About this task :: Reproduce the passage from the article below on a disabled cobbler in Kibera during COVID-19, starting at the words "Persons with disabilities, like" and ending after "of their disabilities.".

Extract provided ::
Kenya | ADRA International

A s the novel coronavirus (COVID-19) pandemic continues to spread across Kenya, lockdowns, closure of schools, and cancellation of public meetings have caused immeasurable disruptions. 

Even prior to COVID-19, persons with disabilities were living in a world of isolation, yet the effects of the health crisis have been keenly felt. Samuel Onang’o, a father of three, is a cobbler, or shoemaker, in Kibera—he is also physically disabled.

His wife and children travelled to another region of the country in hopes of returning in a week, but the government announced a lockdown for Nairobi. Over two months passed, Samuel has had to learn to survive alone in his one-roomed tin-walled house. 

“Before coronavirus, I was earning up to KES 1,000 (US $10) a day. This was enough for my family’s upkeep and my children’s school fees. Now, I barely make KES 200 (US $2) on a good day. Yesterday, I made only ten shillings,” says Onang’o.  

The loss of income has been occasioned by the massive job losses for the people living in Kibera informal settlement who now prefer to spend whatever little money they have on food and other essential goods. 

As a measure to curb the spread of COVID-19, the government ordered all people operating a business to install hand-washing stations. This presented another challenge to Onang’o. 

“We have to buy water here in Kibera. Sometimes, I don’t even have enough for my domestic use, but I have to buy water for my handwashing station at work, lest I be arrested,” Onang’o says. 

Onang’o added that he could get water at the pump, which is less expensive, but he has to pay more for delivery services, which he cannot afford. He also says that whenever he has to go to the government offices to get food, it takes him up to two hours due to his condition.

“I was going to close down my business if ADRA did not come to my rescue. They gave me 500 ml of hand sanitizer, two bars of laundry soap and a bar of anti-bacterial soap. I will use some of the soap for my hand-washing station at my business premises once I run out of soap and use whatever I will have remaining for my domestic use,” Onang’o says.

Persons with disabilities, like Onang’o, face immense barriers not just in their business, but in accessing government services and relief assistance. The Adventist Development and Relief Agency (ADRA) has met with nearly 60 households who have similar experiences or who have family members who struggle because of their disabilities.

Entries supplied ::
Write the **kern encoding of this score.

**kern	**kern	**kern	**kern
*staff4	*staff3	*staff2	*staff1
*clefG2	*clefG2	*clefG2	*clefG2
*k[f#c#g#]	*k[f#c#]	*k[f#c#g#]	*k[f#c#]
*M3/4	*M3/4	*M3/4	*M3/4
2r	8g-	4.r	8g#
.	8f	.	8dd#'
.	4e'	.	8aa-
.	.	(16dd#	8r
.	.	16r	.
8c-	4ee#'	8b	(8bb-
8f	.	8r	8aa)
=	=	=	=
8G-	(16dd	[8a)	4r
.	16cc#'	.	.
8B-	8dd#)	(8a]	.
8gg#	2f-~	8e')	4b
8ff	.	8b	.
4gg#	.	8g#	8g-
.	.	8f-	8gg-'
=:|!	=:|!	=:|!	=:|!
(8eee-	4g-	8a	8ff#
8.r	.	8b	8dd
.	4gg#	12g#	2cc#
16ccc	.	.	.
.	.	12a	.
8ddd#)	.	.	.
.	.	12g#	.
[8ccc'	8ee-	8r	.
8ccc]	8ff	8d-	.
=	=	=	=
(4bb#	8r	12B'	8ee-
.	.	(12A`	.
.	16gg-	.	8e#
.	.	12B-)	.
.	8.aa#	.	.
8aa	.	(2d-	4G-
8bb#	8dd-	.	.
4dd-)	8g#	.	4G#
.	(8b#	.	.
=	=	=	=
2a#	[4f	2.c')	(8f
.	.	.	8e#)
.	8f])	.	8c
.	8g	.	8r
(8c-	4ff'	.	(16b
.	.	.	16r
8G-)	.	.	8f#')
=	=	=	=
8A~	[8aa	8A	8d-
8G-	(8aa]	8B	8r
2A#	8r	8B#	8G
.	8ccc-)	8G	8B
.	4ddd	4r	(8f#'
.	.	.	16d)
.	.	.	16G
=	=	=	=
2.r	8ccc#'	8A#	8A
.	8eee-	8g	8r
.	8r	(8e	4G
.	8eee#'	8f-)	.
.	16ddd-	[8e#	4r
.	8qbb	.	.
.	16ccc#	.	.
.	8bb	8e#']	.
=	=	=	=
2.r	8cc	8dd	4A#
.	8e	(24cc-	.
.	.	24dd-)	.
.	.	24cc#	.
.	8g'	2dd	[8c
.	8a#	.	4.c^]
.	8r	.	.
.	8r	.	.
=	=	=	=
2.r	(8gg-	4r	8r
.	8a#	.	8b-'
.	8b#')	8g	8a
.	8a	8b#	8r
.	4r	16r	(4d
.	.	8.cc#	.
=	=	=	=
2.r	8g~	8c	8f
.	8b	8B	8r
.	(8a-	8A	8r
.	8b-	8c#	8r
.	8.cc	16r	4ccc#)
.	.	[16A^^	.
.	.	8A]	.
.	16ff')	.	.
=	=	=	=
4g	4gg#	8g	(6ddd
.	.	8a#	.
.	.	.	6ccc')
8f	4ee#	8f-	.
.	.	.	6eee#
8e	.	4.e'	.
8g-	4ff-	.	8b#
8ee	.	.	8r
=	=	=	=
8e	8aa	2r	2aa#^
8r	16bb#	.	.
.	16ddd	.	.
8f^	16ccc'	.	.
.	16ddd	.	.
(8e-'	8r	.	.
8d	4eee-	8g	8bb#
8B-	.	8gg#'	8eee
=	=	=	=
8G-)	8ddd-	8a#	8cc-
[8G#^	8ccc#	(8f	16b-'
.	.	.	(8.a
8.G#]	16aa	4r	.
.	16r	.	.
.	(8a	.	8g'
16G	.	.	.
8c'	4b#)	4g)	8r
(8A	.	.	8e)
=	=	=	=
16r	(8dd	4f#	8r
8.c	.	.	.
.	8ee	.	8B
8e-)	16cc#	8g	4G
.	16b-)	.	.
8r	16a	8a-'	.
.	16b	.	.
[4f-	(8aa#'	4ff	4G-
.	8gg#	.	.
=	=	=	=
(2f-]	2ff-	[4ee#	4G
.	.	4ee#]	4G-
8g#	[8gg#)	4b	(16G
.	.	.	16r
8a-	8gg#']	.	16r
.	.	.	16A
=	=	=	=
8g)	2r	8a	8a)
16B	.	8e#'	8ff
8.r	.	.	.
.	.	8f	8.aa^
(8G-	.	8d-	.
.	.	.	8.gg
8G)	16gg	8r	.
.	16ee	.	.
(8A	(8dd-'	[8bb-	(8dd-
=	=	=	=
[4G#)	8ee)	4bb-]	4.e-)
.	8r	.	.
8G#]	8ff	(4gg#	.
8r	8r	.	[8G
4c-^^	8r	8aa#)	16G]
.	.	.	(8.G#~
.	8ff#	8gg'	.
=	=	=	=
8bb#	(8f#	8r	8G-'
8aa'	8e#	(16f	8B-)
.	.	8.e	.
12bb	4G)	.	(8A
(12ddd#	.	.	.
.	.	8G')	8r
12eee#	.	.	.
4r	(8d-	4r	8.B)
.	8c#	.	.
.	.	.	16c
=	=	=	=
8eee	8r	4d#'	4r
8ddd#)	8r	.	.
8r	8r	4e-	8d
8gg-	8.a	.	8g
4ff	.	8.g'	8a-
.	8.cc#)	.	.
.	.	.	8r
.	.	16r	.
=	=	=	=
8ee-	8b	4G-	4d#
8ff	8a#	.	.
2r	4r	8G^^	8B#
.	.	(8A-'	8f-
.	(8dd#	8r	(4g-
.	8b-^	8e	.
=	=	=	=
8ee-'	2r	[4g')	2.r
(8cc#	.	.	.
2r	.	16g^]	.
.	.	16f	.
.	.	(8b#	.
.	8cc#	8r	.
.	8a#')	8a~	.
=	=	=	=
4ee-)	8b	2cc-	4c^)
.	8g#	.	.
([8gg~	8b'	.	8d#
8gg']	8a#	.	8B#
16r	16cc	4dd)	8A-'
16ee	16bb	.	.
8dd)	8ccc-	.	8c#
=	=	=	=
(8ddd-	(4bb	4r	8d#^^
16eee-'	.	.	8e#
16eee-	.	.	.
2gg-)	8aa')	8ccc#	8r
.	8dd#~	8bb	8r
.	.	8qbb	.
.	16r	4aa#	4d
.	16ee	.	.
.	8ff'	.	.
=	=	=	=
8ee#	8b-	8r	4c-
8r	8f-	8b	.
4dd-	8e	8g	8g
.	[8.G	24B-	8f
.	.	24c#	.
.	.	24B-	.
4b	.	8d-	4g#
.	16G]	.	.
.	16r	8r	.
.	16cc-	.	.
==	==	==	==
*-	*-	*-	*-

Answer section ::
Persons with disabilities, like Onang’o, face immense barriers not just in their business, but in accessing government services and relief assistance. The Adventist Development and Relief Agency (ADRA) has met with nearly 60 households who have similar experiences or who have family members who struggle because of their disabilities.